In his address in the year of the family, His Eminence Alfonso
Cardinal Lopez Trujillo, President of the Pontifical Council for the
Family told women: “Mothers, wives, women of the Church, you are the
bearers of the civilization of love! The babe in your arms, the
little ones who cling to you and gather around you, these are called
to be tomorrow’s civilization of love. That questioning child, the
teenager seeking his or her identity and asking for affirmation,
they already stand on the threshold of that civilization. But what
will it be a civilization of life and love or a civilization of
death and hatred. It depends on you.”
Women must be at the center of the new civilization by being
eloquent witnesses to love, and by educating children to love.

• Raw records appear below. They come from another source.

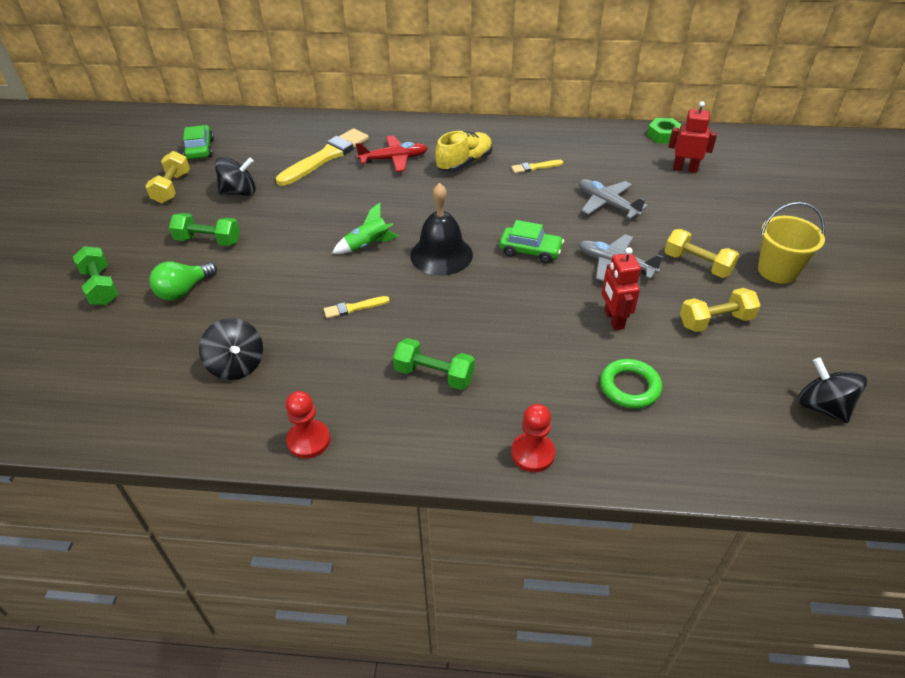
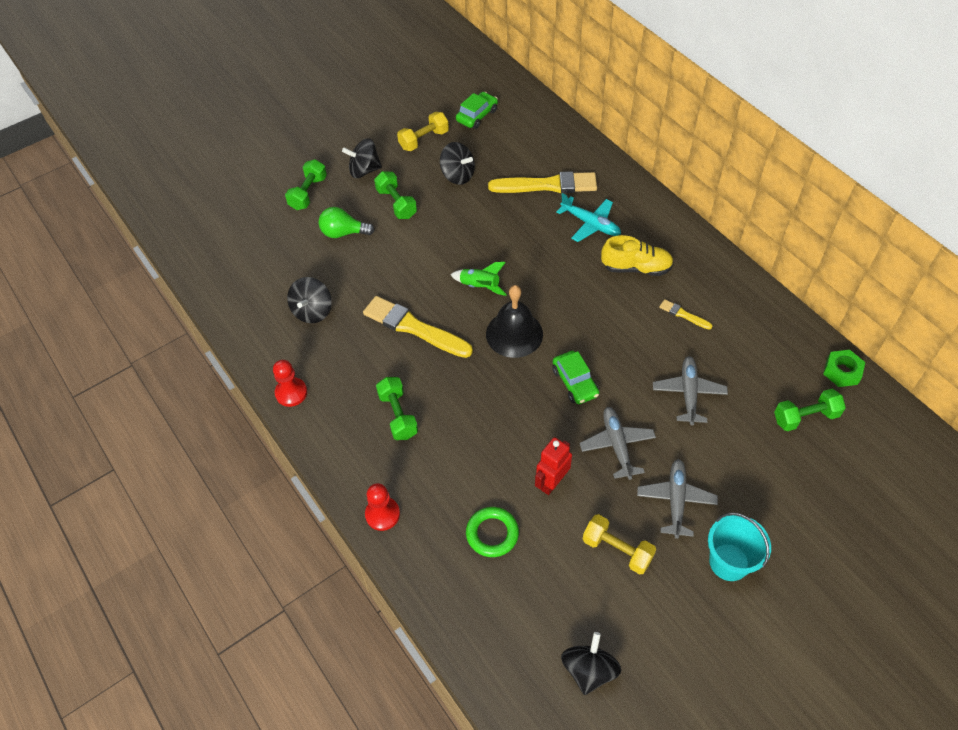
camera: 50 degrees right, 10 degrees up
(140, 238) = (364, 170): none -> black spinning top
(354, 308) = (414, 327): yellow brush -> yellow brush, size x2.17
(394, 159) = (590, 224): red plane -> turquoise plane
(685, 169) = (805, 417): red robot -> green dumbbell
(697, 264) = (676, 500): yellow dumbbell -> grey plane
(777, 271) = (729, 562): yellow bucket -> turquoise bucket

Teaching them…to care for others, the beauty of self-giving, the
values of self-sacrifice, and the reverence and welcoming of a new
life. This education for love must be learned in the true “school of
the virtues,” especially humility and charity. Women can teach all
humanity the values of the heart, the greatness of peace, the
prevalence of self-donation over self-preservation, the dignity of
every human being.
JPII in an angelus message of 1995, said: “Women must recognize
that, among the gifts and tasks proper to them, her vocation to
motherhood stands out particularly clearly. With this gift, women
assume almost a “foundational” role with regard to society.” And in
his letter to women he said: “Thank you, every woman, for the simple
fact of being a woman! Through the insight which is so much a part
of your womanhood you enrich the world’s understanding of the heart
and help to make human relations more honest, profound and
authentic.” I make an appeal to all women, whose hearts have been
engraved in love and to love with a great capacity of self-giving
and self donation, in this our society so attack by selfishness,
indifference, coldness and death, you must make a powerful
statement: Love is greater, love triumphs, love conquers, love is
stronger than death, love is fruitful, love triumphs at the end. Do
not forget, that in Fatima, the promise of Our Lady, was a promise
of a motherly heart: “In the end, my Immaculate Heart will triumph.”
Mothers, make your hearts full of maternal love, thus you can make
love triumph in our third millennium.
I would like to dedicate these words of the Meditation of the
twelfth station of the Way of the Cross, written by Pope John Paul
II in 2004, to all women present, to help you reflect the power of
love that is enclosed in your spousal and maternal hearts:
Only love has been able to overcome all obstacles,
only love has persevered until the end,
only love generates love in others.
And there, at the foot of the cross, a new community is born,
there, in the place of death, emerges a new space of life.
Mary receives the disciple as a son,
the beloved disciple receives Mary as a mother.
Only love can guard love,
only love is stronger than death (Song of Songs 8:6).